Last weekend, a writer buddy and I escaped from life to spend two days at an intensive writing retreat. This was the third time we’d done gone off to get some serious work done on our manuscripts.
Since Elle found and secured accommodations, it seemed only fair that I cooked for the weekend. And being the good sport she is, Elle didn’t complain when I served a strictly gluten-free menu.
Friday night we ate a frozen GF pizza, Saturday night it was GF veggie lasagna. But Saturday afternoon, I made Veggie Crab soup from scratch-ish.
Since we were really there to write, I didn’t want to spend too much time in the kitchen. Still, I wanted share one of my favorite comfort foods that’s awesome on a blustery day.
Veggie Crab Soup
1 Can Tomato Paste
4 Cans Water
1 Cup GF Rice Shells
1/2 Can Veg-All (Carrots, Peas, Corn, White Potatoes)
1/2 Can Chickpeas
4 oz of Claw or Lump Crab meat
1-2 Tbsp Old Bay Seasoning
1-2 tsp Garlic Powder
Dash of Sea Salt
Pour tomato paste and water into a medium saucepan and stir until blended. Season soup with Old Bay, garlic powder and sea salt.

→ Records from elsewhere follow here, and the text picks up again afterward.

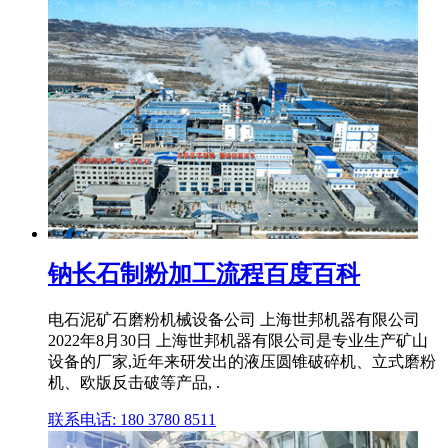
钠长石制粉加工流程百度百科
电石泥矿石磨粉机械设备公司 上海世邦机器有限公司
2022年8月30日 上海世邦机器有限公司是专业生产矿山
设备的厂家,近年来研发出的液压圆锥破碎机、立式磨粉
机、欧版反击破等产品, .
联系电话: 180 3780 8511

Add shells and place pan on heat. After ten minutes, add drained veggies and chickpeas. Bring to a boil.
Ladle into bowls. Spoon chilled crab meat into the center of the bowl. Garnish with Old Bay seasoning.
Serve with gluten-free french bread topped with smoked Gouda cheese.
*To make the dish even more nutritious (and yummier) substitute fresh vegetables for the canned ones.
**I prefer thicker stew-like soups. If you like your soup thinner, add 1-2 more cans of water.